Perform Security Checks to Test Your Security Controls

You can use Secure DX to simulate security threats to test if your security controls are working correctly.

The files and websites used by these security checks do not cause any real harm or threat to your devices. However, they are designed to have the appearance of a real security threat, and your security control software will recognize them as a security threat.

Security checks that will cause alerting in your security control software are indicated by a yellow or red warning icon (red is more severe than yellow). This article describes these security checks so that your security team can be prepared.

Remove / quarantine infected files

This security check creates the file C:\ProgramData\ControlUp\SRM\Tests\eicar.com with a hash value that is known to contain malware. If your antivirus software is working correctly, it should detect the malicious file when it is saved to the disk. The file is never executed during the test.

Secure DX checks if the file is promptly removed or protected by your antivirus software. If not, then the security check fails. This indicates that antivirus software is either not installed or not working correctly. The file is automatically deleted at the end of the test.

For example, your security control software should detect the file like this:

Add block policy for HTTPS malware download

This security check attempts an HTTPS download of a file that is known to contain malware. The file is downloaded to C:\ProgramData\ControlUp\SRM\Tests\MaliciousEXE.exe. Your Web Security Gateway should detect this as a malicious file and block the download.

Secure DX checks if the file is successfully downloaded to the device. If the file is downloaded, then the security check fails. This indicates that your Web Security Gateway is not blocking malware downloads. The file is automatically deleted at the end of the test.

The indicator of compromise (IOC) for this security check can be either Azorult, Tnega, or StopCrypt. For example, your security control software should detect the file like this:

Testing access to malicious websites

The following security checks test a device's access to malicious websites.
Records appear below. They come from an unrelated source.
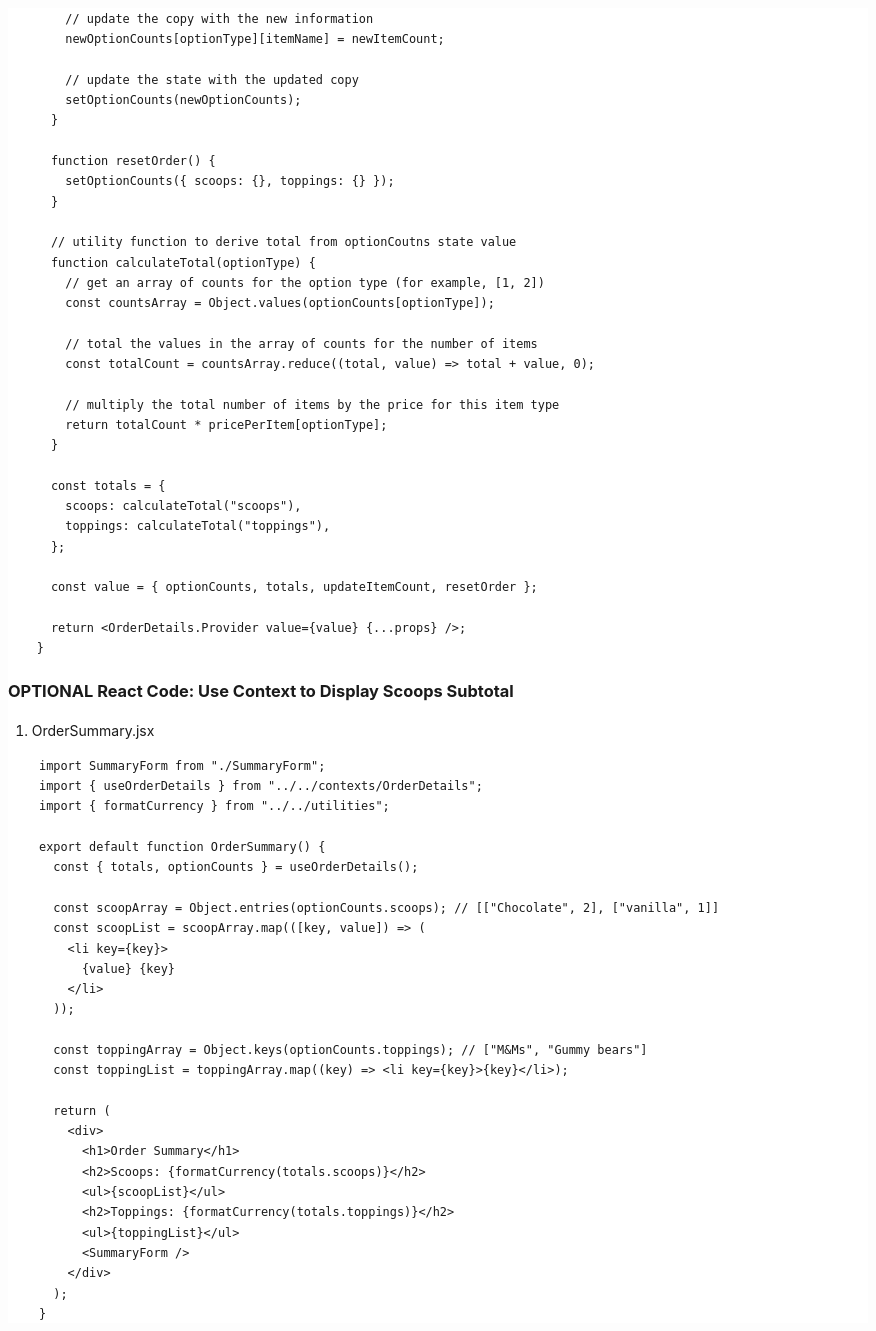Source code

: 		    // update the copy with the new information
		    newOptionCounts[optionType][itemName] = newItemCount;
		
		    // update the state with the updated copy
		    setOptionCounts(newOptionCounts);
		  }
		
		  function resetOrder() {
		    setOptionCounts({ scoops: {}, toppings: {} });
		  }
		
		  // utility function to derive total from optionCoutns state value
		  function calculateTotal(optionType) {
		    // get an array of counts for the option type (for example, [1, 2])
		    const countsArray = Object.values(optionCounts[optionType]);
		
		    // total the values in the array of counts for the number of items
		    const totalCount = countsArray.reduce((total, value) => total + value, 0);
		
		    // multiply the total number of items by the price for this item type
		    return totalCount * pricePerItem[optionType];
		  }
		
		  const totals = {
		    scoops: calculateTotal("scoops"),
		    toppings: calculateTotal("toppings"),
		  };
		
		  const value = { optionCounts, totals, updateItemCount, resetOrder };
		
		  return <OrderDetails.Provider value={value} {...props} />;
		}

### OPTIONAL React Code: Use Context to Display Scoops Subtotal ###
1. OrderSummary.jsx

		import SummaryForm from "./SummaryForm";
		import { useOrderDetails } from "../../contexts/OrderDetails";
		import { formatCurrency } from "../../utilities";
		
		export default function OrderSummary() {
		  const { totals, optionCounts } = useOrderDetails();
		
		  const scoopArray = Object.entries(optionCounts.scoops); // [["Chocolate", 2], ["vanilla", 1]]
		  const scoopList = scoopArray.map(([key, value]) => (
		    <li key={key}>
		      {value} {key}
		    </li>
		  ));
		
		  const toppingArray = Object.keys(optionCounts.toppings); // ["M&Ms", "Gummy bears"]
		  const toppingList = toppingArray.map((key) => <li key={key}>{key}</li>);
		
		  return (
		    <div>
		      <h1>Order Summary</h1>
		      <h2>Scoops: {formatCurrency(totals.scoops)}</h2>
		      <ul>{scoopList}</ul>
		      <h2>Toppings: {formatCurrency(totals.toppings)}</h2>
		      <ul>{toppingList}</ul>
		      <SummaryForm />
		    </div>
		  );
		}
Your secure access service edge (SASE) should recognize these websites as malicious and intervene. If these tests fail, it indicates that your SASE is not working correctly.

• Add block policy for phishing pages - This security check fails if a device accesses a known phishing website.
• Add block policy for cryptomining websites - This security check fails if a device accesses a known cryptomining website.
• Add block policy for C&C websites - This security check fails if a device accesses a known command and control (C&C) website.
• Add RBI solution for Unknown pages - This security check fails if a device accesses an unsecure and uncertified website directly without using remote browser isolation (RBI).